Instruction >> Reproduce the text of the records below verbatim, line for line, and omit the pictures from your answer.

Available data >>
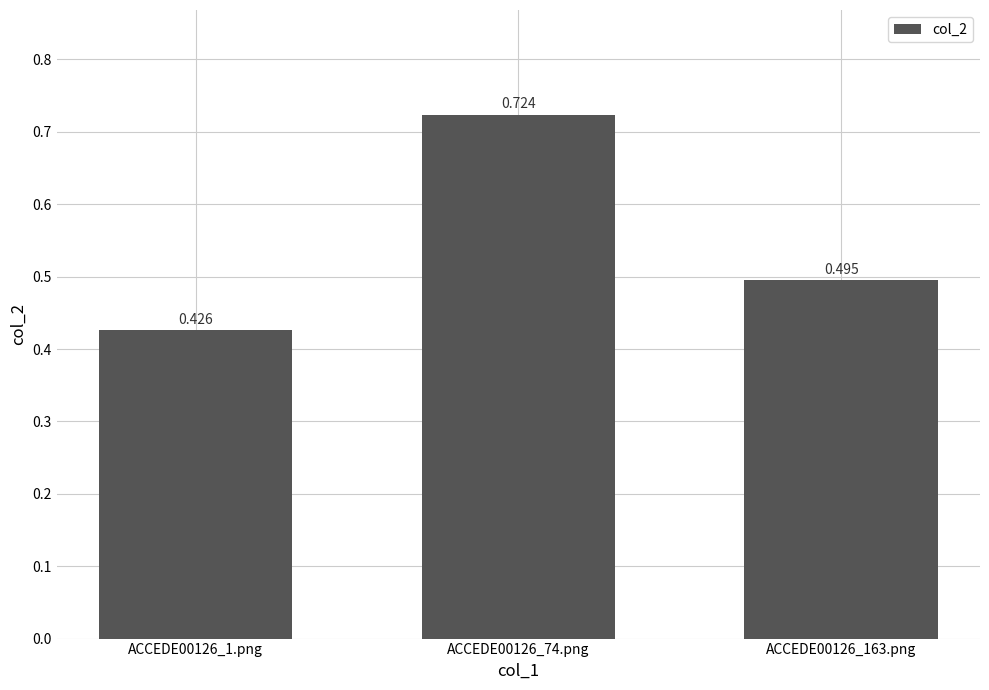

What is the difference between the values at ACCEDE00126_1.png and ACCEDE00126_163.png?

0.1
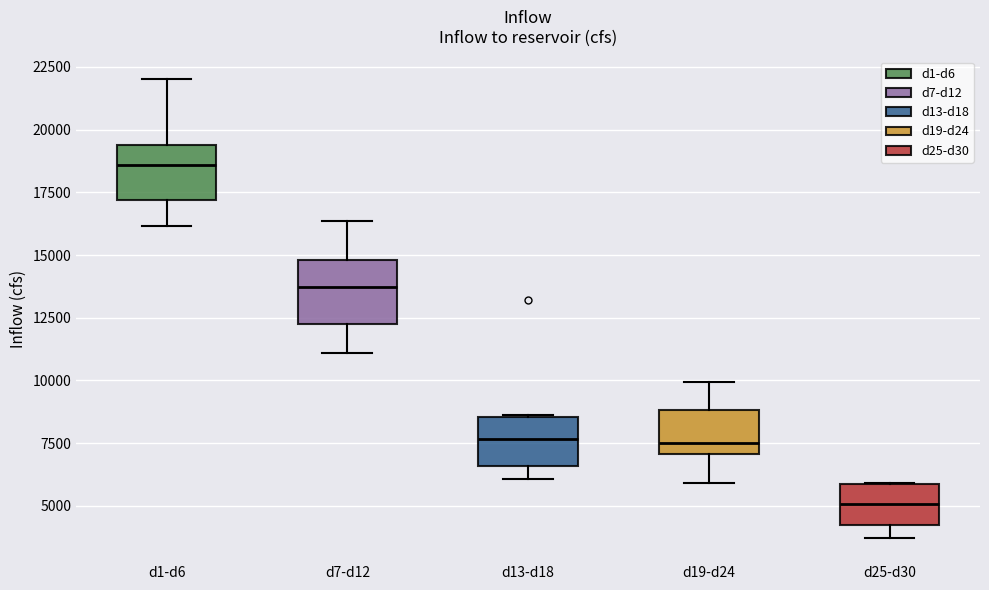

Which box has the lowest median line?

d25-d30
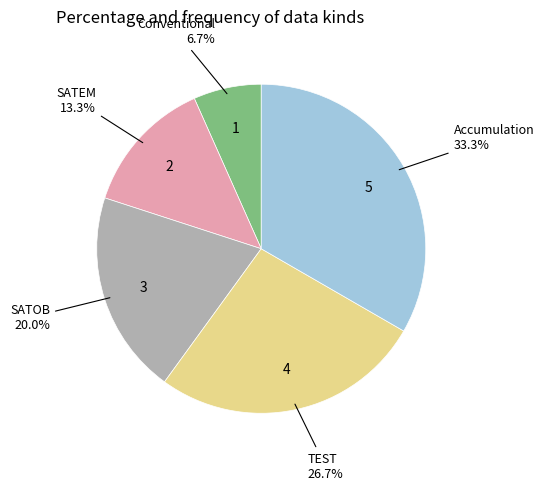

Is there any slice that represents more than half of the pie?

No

Solution to the problem >>
What is the difference between the values at ACCEDE00126_1.png and ACCEDE00126_163.png?

0.1

Which box has the lowest median line?

d25-d30

Is there any slice that represents more than half of the pie?

No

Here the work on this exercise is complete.